:: Source material
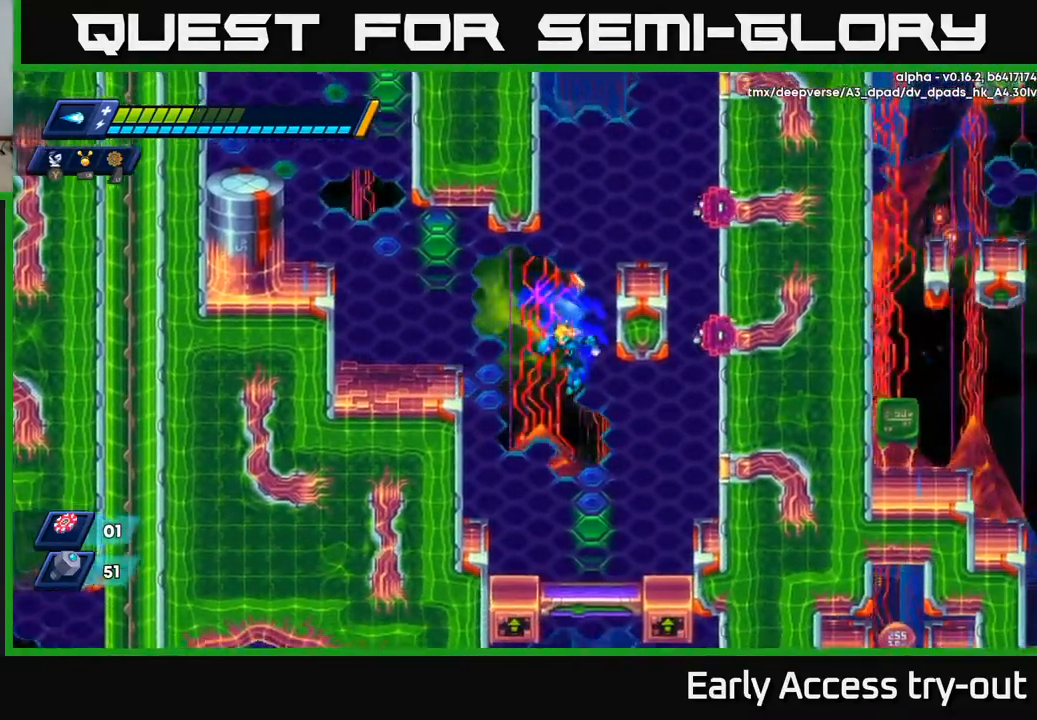
{"buttons": ["DPAD_LEFT"], "right_stick": "center", "events": [[33, "DPAD_LEFT", "down"], [317, "A", "down"], [433, "A", "up"]]}
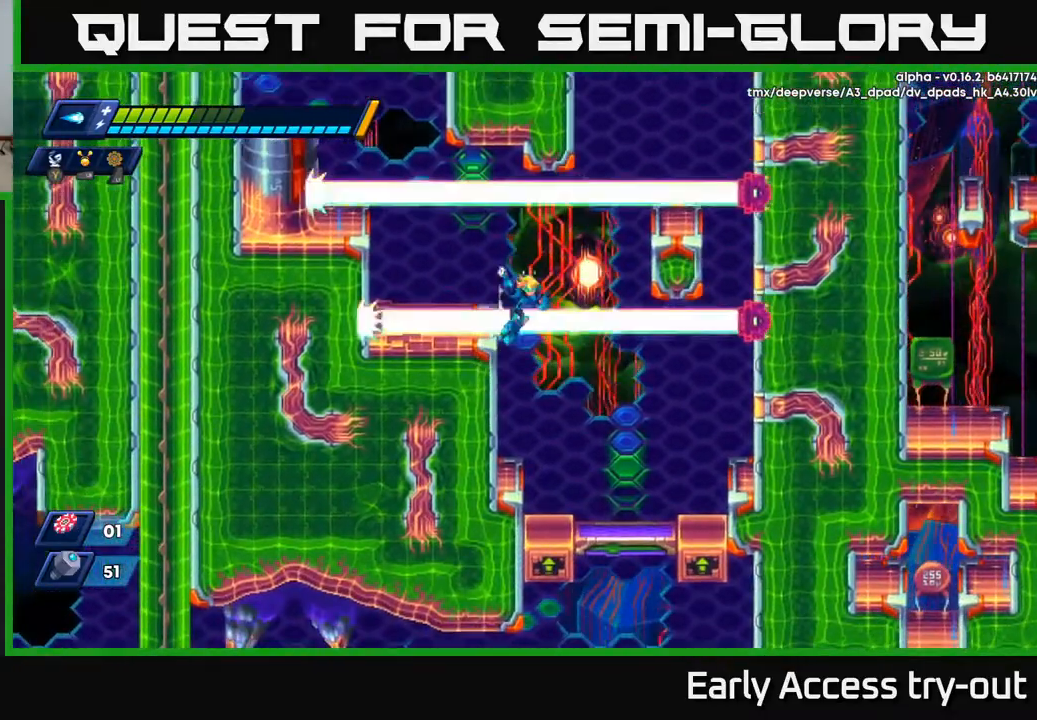
{"buttons": ["DPAD_LEFT"], "right_stick": "center", "events": [[333, "A", "down"], [450, "A", "up"]]}
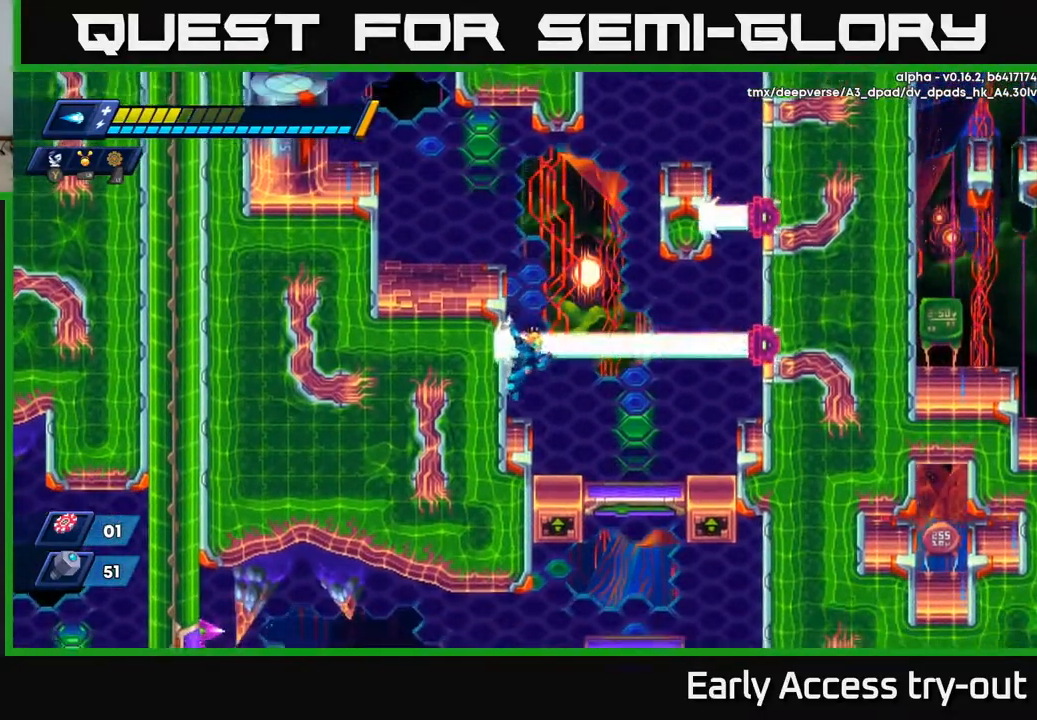
{"buttons": ["DPAD_RIGHT"], "right_stick": "center", "events": [[100, "A", "down"], [317, "A", "up"], [450, "DPAD_LEFT", "up"], [500, "DPAD_RIGHT", "down"]]}
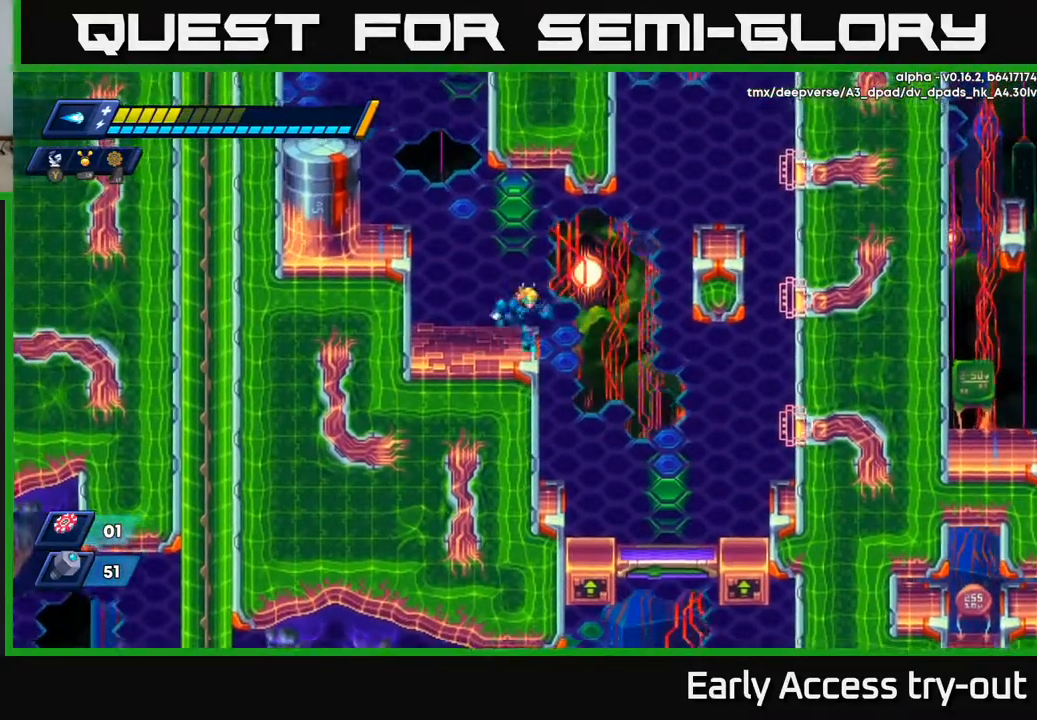
{"buttons": ["A", "DPAD_LEFT"], "right_stick": "center", "events": [[133, "A", "down"], [317, "A", "up"], [367, "A", "down"], [367, "DPAD_RIGHT", "up"], [400, "DPAD_LEFT", "down"]]}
::::
→ **How to complete this task**: Set down all of the material above exactly as written, leaving the pictures out.

→ **Reply to the exercise**:
{"buttons": ["DPAD_LEFT"], "right_stick": "center", "events": [[33, "DPAD_LEFT", "down"], [317, "A", "down"], [433, "A", "up"]]}
{"buttons": ["DPAD_LEFT"], "right_stick": "center", "events": [[333, "A", "down"], [450, "A", "up"]]}
{"buttons": ["DPAD_RIGHT"], "right_stick": "center", "events": [[100, "A", "down"], [317, "A", "up"], [450, "DPAD_LEFT", "up"], [500, "DPAD_RIGHT", "down"]]}
{"buttons": ["A", "DPAD_LEFT"], "right_stick": "center", "events": [[133, "A", "down"], [317, "A", "up"], [367, "A", "down"], [367, "DPAD_RIGHT", "up"], [400, "DPAD_LEFT", "down"]]}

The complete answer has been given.